[Saved entries]
* * * *

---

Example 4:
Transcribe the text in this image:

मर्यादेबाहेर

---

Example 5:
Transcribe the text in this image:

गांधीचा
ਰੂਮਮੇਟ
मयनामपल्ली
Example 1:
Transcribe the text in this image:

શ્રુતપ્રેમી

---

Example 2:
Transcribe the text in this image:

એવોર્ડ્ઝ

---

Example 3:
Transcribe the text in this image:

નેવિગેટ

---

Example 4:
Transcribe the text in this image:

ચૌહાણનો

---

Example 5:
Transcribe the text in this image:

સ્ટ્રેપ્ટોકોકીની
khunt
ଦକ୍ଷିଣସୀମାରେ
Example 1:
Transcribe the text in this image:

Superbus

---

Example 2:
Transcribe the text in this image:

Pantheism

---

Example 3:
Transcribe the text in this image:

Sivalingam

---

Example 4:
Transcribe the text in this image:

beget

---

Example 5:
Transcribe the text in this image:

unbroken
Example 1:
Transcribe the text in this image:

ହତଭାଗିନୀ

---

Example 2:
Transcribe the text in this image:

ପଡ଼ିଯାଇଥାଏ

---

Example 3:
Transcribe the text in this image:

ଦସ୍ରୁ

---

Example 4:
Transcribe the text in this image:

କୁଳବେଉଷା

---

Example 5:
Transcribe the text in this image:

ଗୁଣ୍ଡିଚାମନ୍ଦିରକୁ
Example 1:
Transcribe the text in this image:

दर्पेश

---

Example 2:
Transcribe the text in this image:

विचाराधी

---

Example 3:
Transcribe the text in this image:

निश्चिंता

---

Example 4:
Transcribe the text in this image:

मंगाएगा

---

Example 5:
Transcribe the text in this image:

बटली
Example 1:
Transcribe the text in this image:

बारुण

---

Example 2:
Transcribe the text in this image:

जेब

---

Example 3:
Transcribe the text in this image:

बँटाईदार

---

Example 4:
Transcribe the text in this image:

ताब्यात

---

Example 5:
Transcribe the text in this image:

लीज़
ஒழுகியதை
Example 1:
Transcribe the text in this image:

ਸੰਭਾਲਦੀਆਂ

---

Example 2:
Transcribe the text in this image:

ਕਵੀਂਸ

* * * *

*PROBLEM DESCRIPTION*:
Down to the last line, copy the entries above exactly.

*RESPONSE AREA*:
---

Example 4:
Transcribe the text in this image:

मर्यादेबाहेर

---

Example 5:
Transcribe the text in this image:

गांधीचा
ਰੂਮਮੇਟ
मयनामपल्ली
Example 1:
Transcribe the text in this image:

શ્રુતપ્રેમી

---

Example 2:
Transcribe the text in this image:

એવોર્ડ્ઝ

---

Example 3:
Transcribe the text in this image:

નેવિગેટ

---

Example 4:
Transcribe the text in this image:

ચૌહાણનો

---

Example 5:
Transcribe the text in this image:

સ્ટ્રેપ્ટોકોકીની
khunt
ଦକ୍ଷିଣସୀମାରେ
Example 1:
Transcribe the text in this image:

Superbus

---

Example 2:
Transcribe the text in this image:

Pantheism

---

Example 3:
Transcribe the text in this image:

Sivalingam

---

Example 4:
Transcribe the text in this image:

beget

---

Example 5:
Transcribe the text in this image:

unbroken
Example 1:
Transcribe the text in this image:

ହତଭାଗିନୀ

---

Example 2:
Transcribe the text in this image:

ପଡ଼ିଯାଇଥାଏ

---

Example 3:
Transcribe the text in this image:

ଦସ୍ରୁ

---

Example 4:
Transcribe the text in this image:

କୁଳବେଉଷା

---

Example 5:
Transcribe the text in this image:

ଗୁଣ୍ଡିଚାମନ୍ଦିରକୁ
Example 1:
Transcribe the text in this image:

दर्पेश

---

Example 2:
Transcribe the text in this image:

विचाराधी

---

Example 3:
Transcribe the text in this image:

निश्चिंता

---

Example 4:
Transcribe the text in this image:

मंगाएगा

---

Example 5:
Transcribe the text in this image:

बटली
Example 1:
Transcribe the text in this image:

बारुण

---

Example 2:
Transcribe the text in this image:

जेब

---

Example 3:
Transcribe the text in this image:

बँटाईदार

---

Example 4:
Transcribe the text in this image:

ताब्यात

---

Example 5:
Transcribe the text in this image:

लीज़
ஒழுகியதை
Example 1:
Transcribe the text in this image:

ਸੰਭਾਲਦੀਆਂ

---

Example 2:
Transcribe the text in this image:

ਕਵੀਂਸ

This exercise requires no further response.